Sindh


Karachi

Rest of Sindh


The southern province of Sindh takes its name from Sindhu, an old Sanskrit name for the Indus River which flows down its center making fertile an otherwise arid, barren land. The province has three distinct landscapes: the lush, irrigated plains along the river, the sparsely populated deserts on either side of the irrigated belt, and the mangrove swamps of the Indus delta. It is flat except at its western edge, where the Kirthar Hills form its border with Balochistan. The climate is pleasant in winter, with temperatures ranging from 10° to 30°C (50° to 85°F), and hot in summer, when the mercury moves between 25° and 50°C (75° and 120°F).

The irrigated alluvial soil forms some of Pakistan's best farmland. As far as canals can carry water from the Indus, farmers grow wheat, rice, millet, pulses, oil-seeds, cotton, sugar cane, chilies and such fruits as bananas, mangoes, dates and vanities of citrus. Most of the 70 percent of Sindh's rural population that live by agriculture are tenant farmers tilling soil belonging to feudal landlords of Balochi descent. Their mediaeval way of life has changed little over the centuries, despite some mechanization. The tenants dare not vote against their landlords in elections and little gets done without the consent of the strong landowning families such as the Bhuttos.

The deserts begin immediately the irrigation ends the line between green fields and sandy scrubland strikingly abrupt. Desert tribes, some settled around wells, some nomadic, eke out a bare subsistence by breeding camels and goats, growing pulses and millet, and hiring themselves out as migrant laborers.

The Indus delta is a vast marshy tract-stretching southeast from Karachi to the Indian border some 250 kilometers (150 miles) away.
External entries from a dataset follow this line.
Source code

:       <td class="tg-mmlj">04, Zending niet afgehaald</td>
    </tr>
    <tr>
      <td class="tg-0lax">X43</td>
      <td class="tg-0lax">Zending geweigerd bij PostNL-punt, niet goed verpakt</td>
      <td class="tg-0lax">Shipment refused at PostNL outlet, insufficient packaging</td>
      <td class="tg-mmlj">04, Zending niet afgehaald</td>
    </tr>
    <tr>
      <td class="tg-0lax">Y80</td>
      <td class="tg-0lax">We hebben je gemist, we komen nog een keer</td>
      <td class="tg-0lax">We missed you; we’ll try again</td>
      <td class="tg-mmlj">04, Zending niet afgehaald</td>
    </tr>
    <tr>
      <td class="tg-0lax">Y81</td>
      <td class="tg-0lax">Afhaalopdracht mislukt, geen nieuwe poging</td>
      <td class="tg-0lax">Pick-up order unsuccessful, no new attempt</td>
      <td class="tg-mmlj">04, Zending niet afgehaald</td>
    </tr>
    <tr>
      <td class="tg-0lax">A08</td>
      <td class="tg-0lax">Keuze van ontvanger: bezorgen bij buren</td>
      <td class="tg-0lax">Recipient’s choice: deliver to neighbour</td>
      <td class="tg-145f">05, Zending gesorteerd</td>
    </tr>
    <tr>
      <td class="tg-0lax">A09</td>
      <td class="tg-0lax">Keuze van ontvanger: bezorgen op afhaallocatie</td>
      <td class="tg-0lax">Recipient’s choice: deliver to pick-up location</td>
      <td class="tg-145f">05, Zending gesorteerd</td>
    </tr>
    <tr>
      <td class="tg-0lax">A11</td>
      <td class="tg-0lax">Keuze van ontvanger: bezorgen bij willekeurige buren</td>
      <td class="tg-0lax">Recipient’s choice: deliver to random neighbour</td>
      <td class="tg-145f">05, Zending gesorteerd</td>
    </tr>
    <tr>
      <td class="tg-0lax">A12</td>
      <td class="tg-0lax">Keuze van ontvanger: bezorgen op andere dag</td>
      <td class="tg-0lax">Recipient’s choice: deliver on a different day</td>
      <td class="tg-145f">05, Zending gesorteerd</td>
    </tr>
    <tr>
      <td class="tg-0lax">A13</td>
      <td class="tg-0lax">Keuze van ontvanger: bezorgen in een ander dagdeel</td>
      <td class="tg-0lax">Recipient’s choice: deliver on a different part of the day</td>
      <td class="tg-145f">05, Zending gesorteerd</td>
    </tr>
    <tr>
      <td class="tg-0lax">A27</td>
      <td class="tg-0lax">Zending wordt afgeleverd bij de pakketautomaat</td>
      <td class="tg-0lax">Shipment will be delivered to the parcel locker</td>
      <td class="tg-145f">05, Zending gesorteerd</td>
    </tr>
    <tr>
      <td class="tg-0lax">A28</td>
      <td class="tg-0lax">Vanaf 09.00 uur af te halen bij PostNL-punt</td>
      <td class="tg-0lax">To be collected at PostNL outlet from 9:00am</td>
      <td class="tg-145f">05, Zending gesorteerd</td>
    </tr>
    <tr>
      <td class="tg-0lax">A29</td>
Through its myriad sluggish channels meandering around thousands of mangrove islands, the Indus empties into the Arabian Sea. Each year, the river deposits millions of tons of silt in the coastal waters, extending the delta and enriching the marine food chain. Fishing is the principal occupation on the coast, providing Karachi's restaurants with the seafood for which they are justly famous.

The history of Sindh goes back some 5,000 years to the Indus Civilization, which was contemporaneous with the better-known civilizations of Mesopotamia and Egypt. Archaeologists have identified some 400 Indus Civilization cities, scattered from Kabul to Delhi.